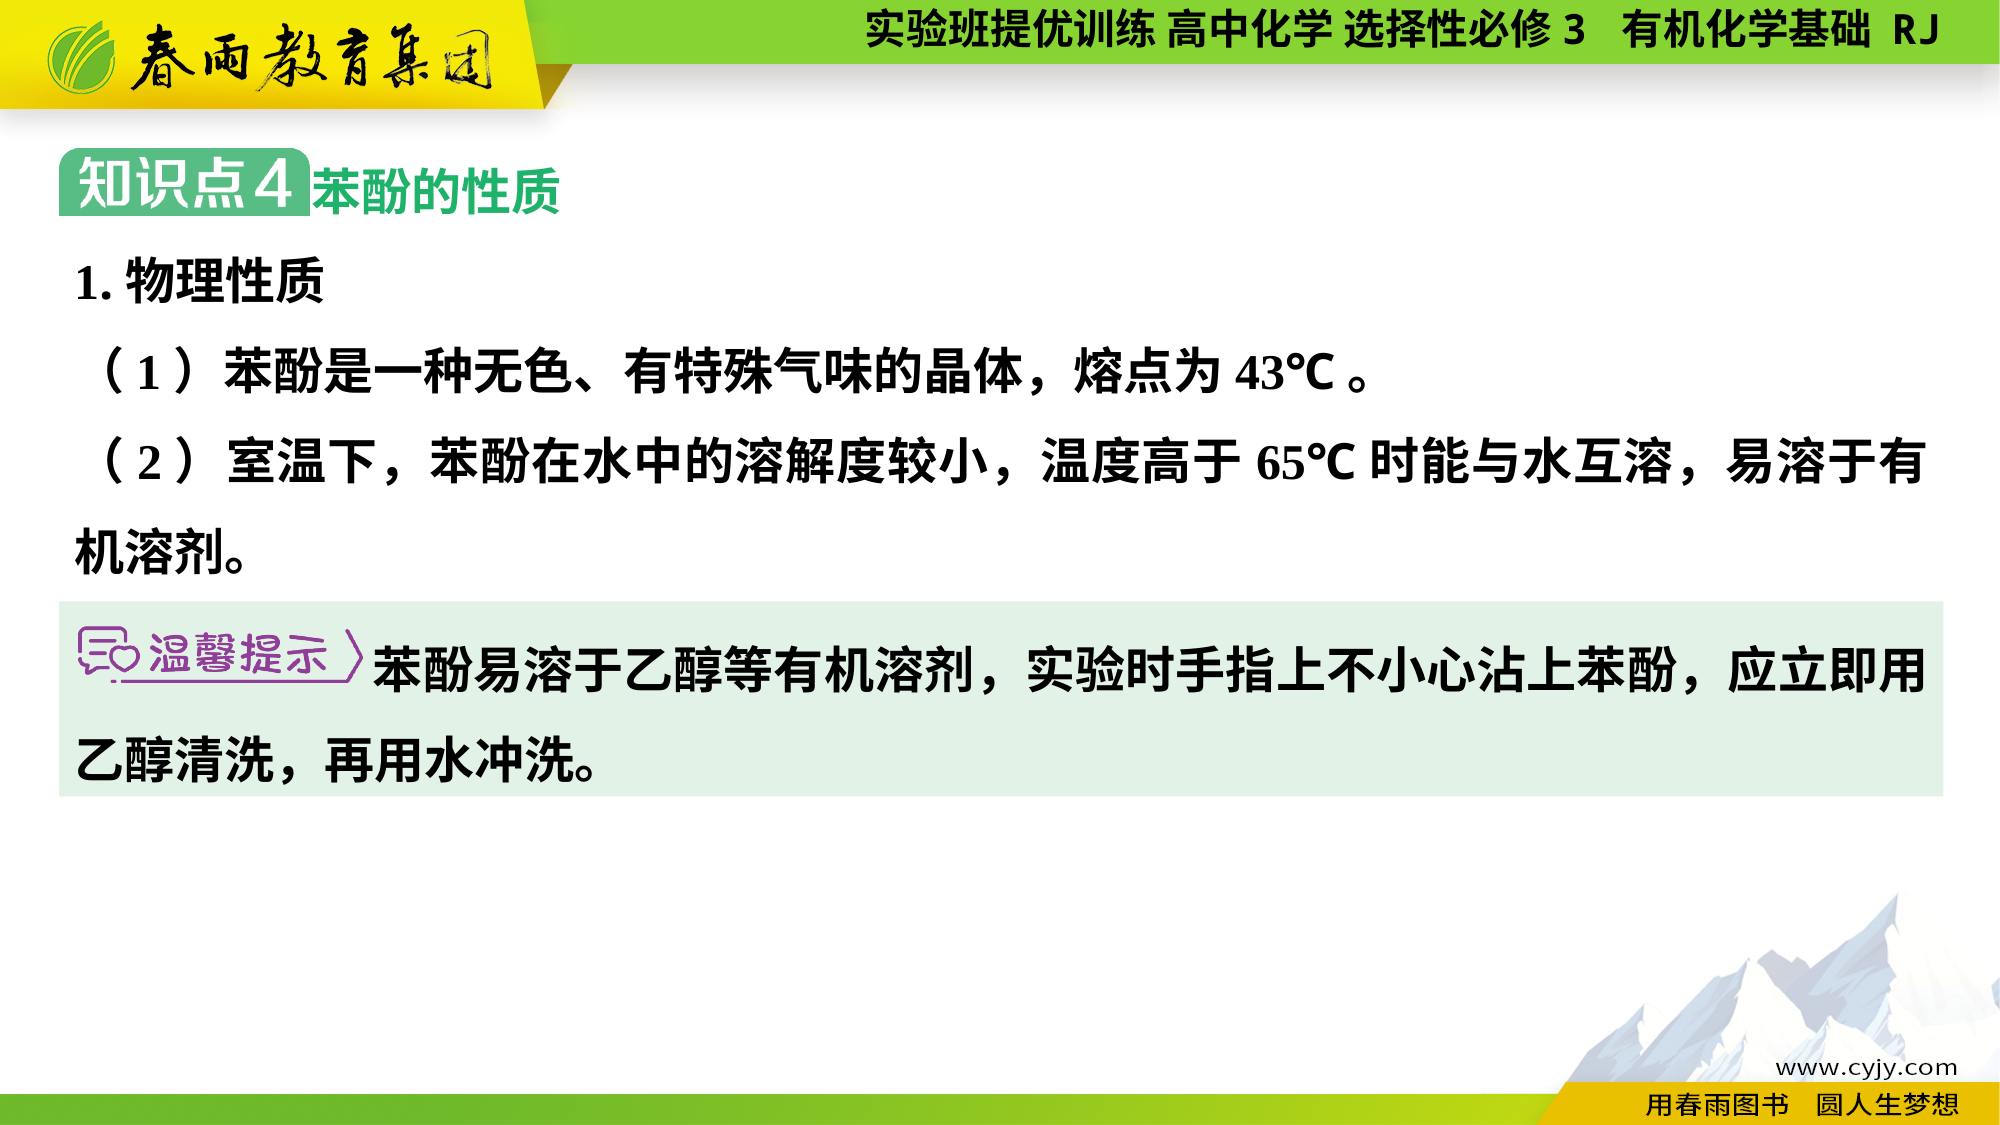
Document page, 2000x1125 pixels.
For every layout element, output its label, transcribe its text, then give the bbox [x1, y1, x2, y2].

text_box 苯酚易溶于乙醇等有机溶剂，实验时手指上不小心沾上苯酚，应立即用乙醇清洗，再用水冲洗。 [59, 601, 1944, 797]
picture [0, 0, 2000, 1125]
list 苯酚的性质 1.物理性质 （1）苯酚是一种无色、有特殊气味的晶体，熔点为43℃。 （2）室温下，苯酚在水中的溶解度较小，温度高于65℃时能与水互溶，易溶于有机溶剂。 [59, 122, 1944, 581]
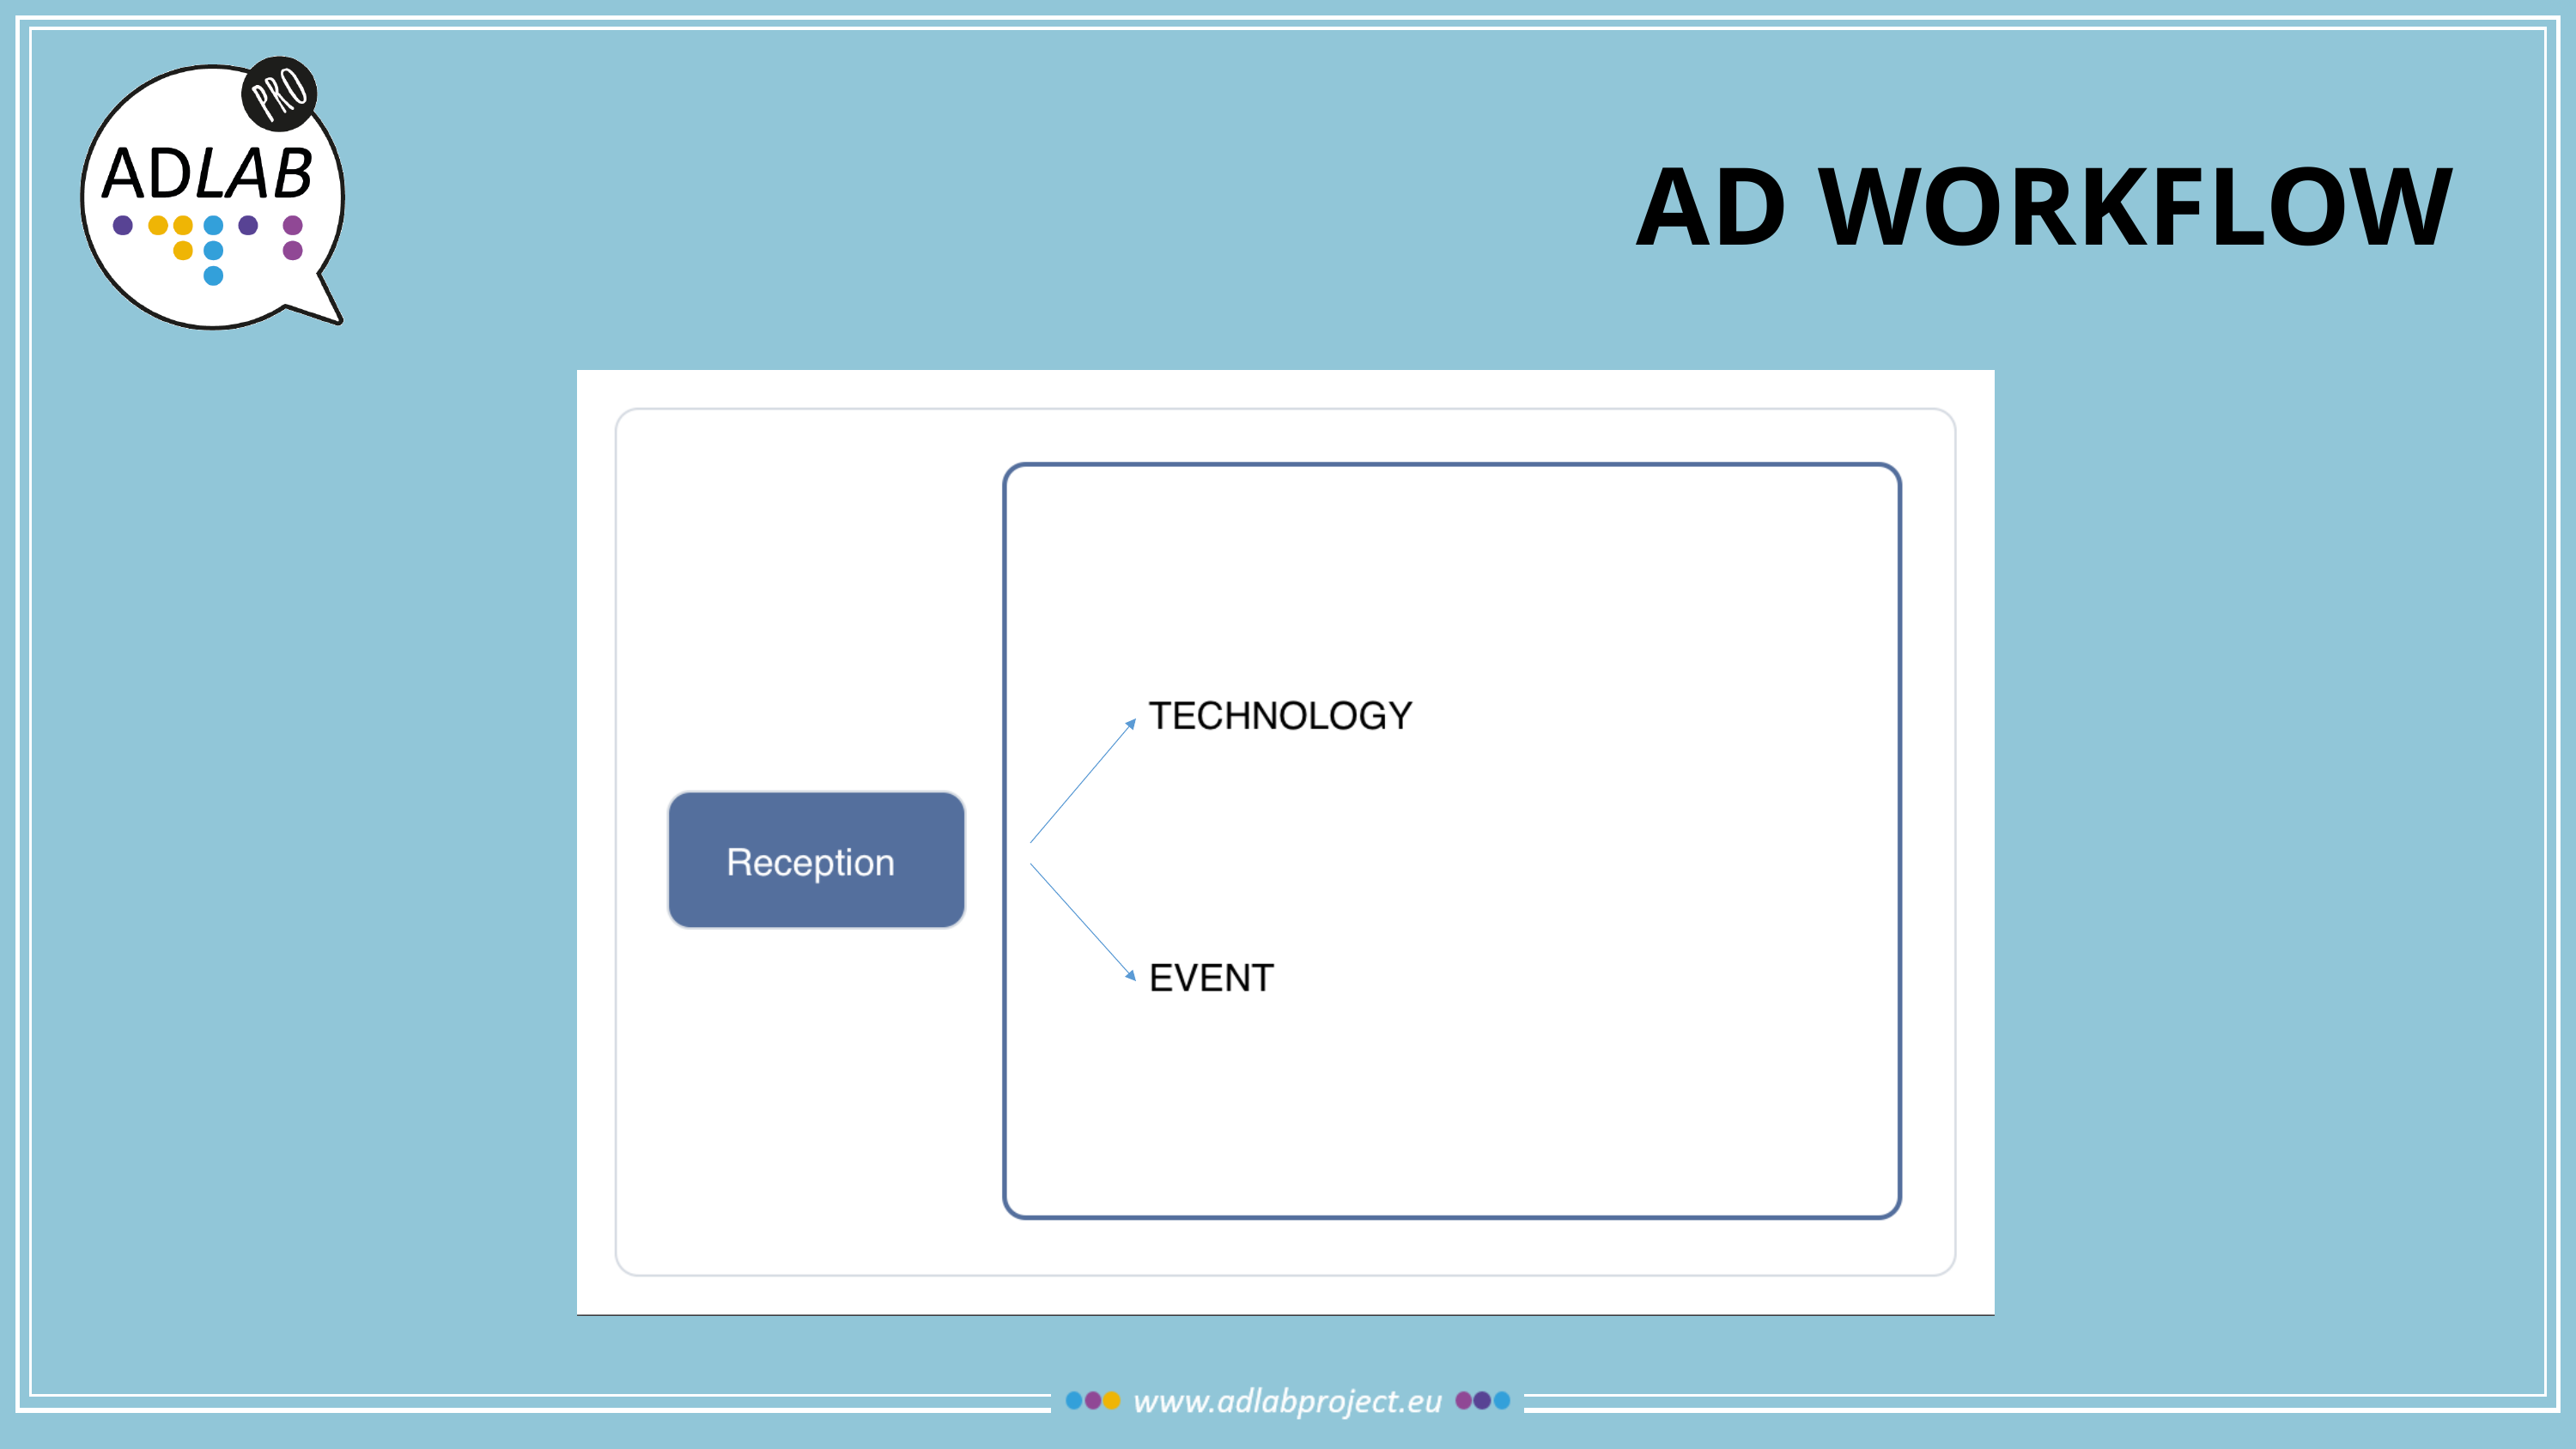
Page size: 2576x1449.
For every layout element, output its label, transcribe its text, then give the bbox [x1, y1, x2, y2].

picture [1051, 1378, 1524, 1429]
picture [72, 49, 353, 330]
title AD WORKFLOW [384, 70, 2467, 351]
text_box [1030, 718, 1136, 843]
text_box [1030, 863, 1136, 981]
picture [577, 370, 1995, 1316]
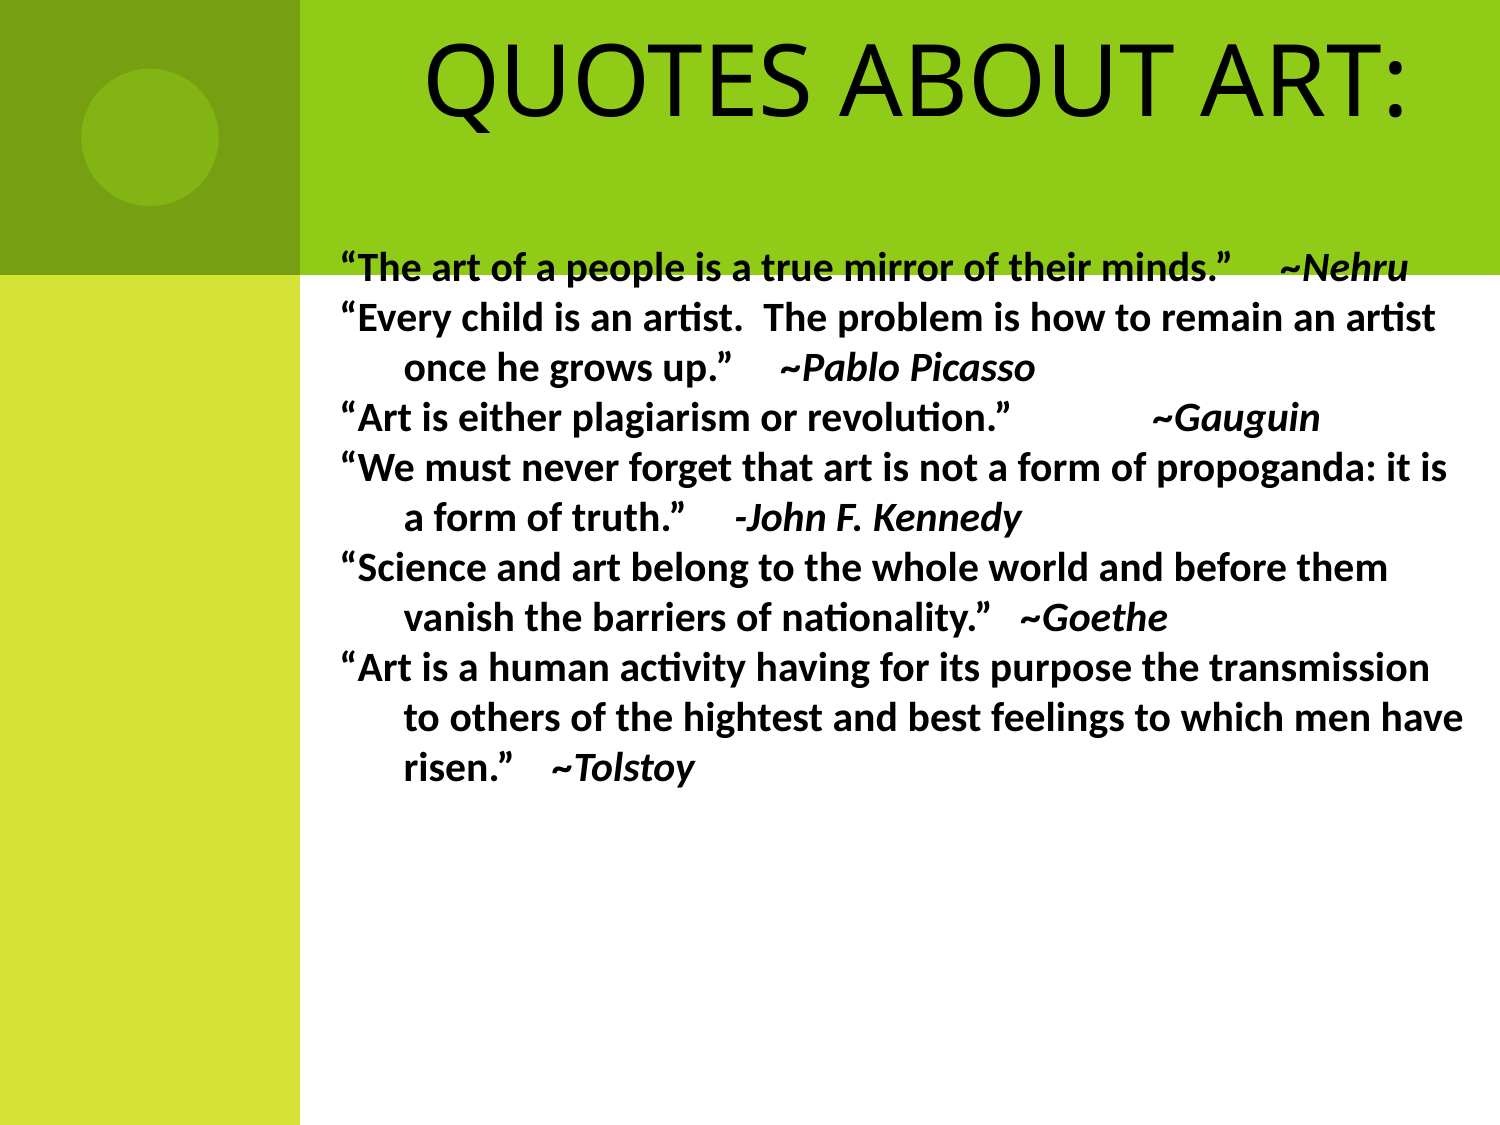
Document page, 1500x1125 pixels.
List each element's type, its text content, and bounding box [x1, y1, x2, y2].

title Quotes about Art: [274, 37, 1426, 225]
list “The art of a people is a true mirror of their minds.” ~Nehru “Every child is an artist. The problem is how to remain an artist once he grows up.” ~Pablo Picasso “Art is either plagiarism or revolution.” ~Gauguin “We must never forget that art is not a form of propoganda: it is a form of truth.” -John F. Kennedy “Science and art belong to the whole world and before them vanish the barriers of nationality.” ~Goethe “Art is a human activity having for its purpose the transmission to others of the hightest and best feelings to which men have risen.” ~Tolstoy [313, 224, 1487, 1102]
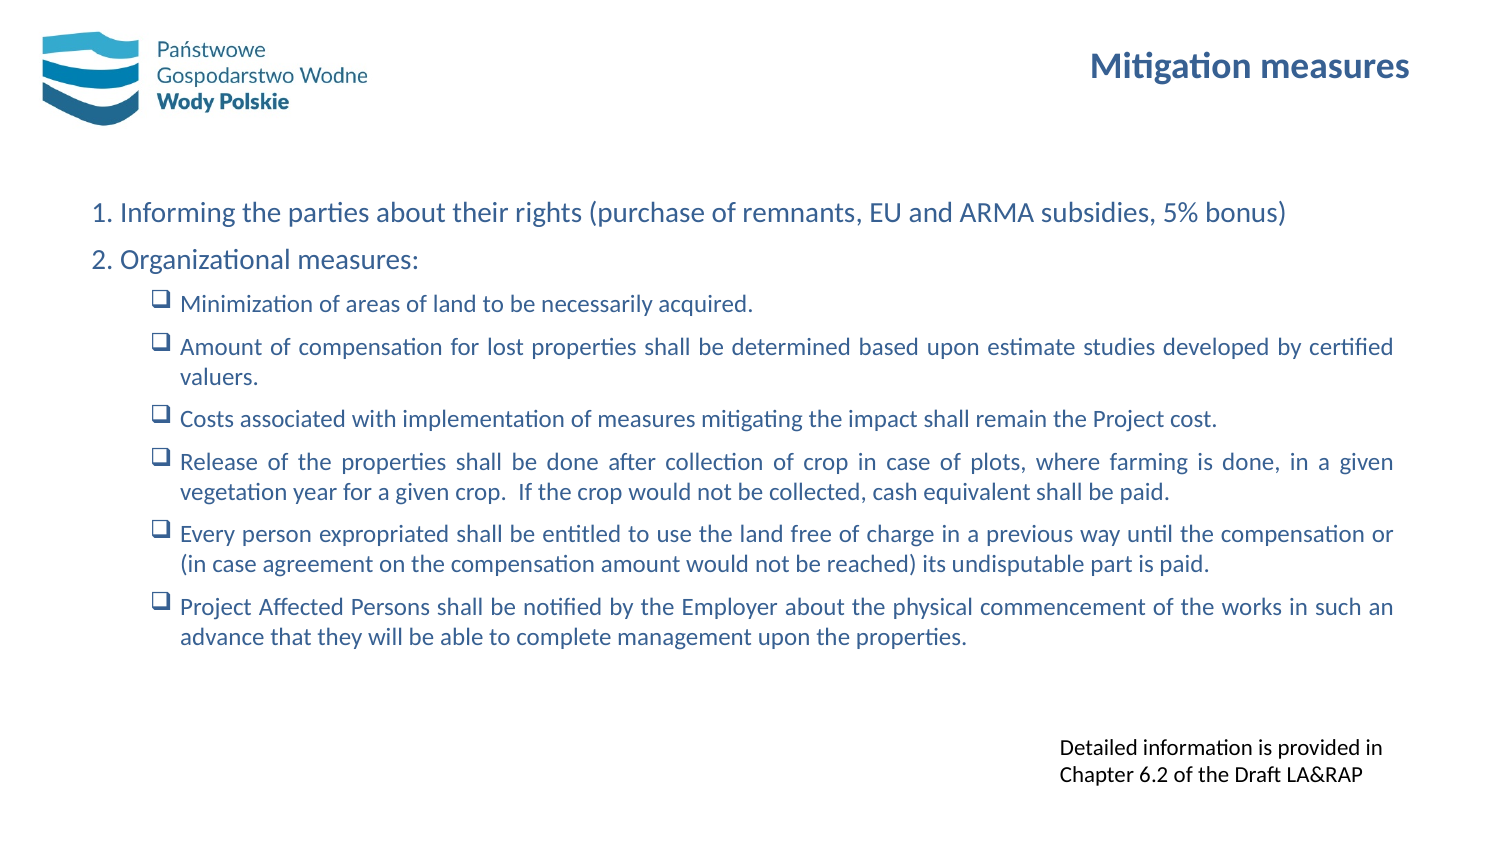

### EXERCISE DETAILS
Show every line of the listing containing the string "pixels" by copying it.

### WRITTEN RESPONSE
Document page, 2000x1125 pixels.
Document page, 1500x1125 pixels.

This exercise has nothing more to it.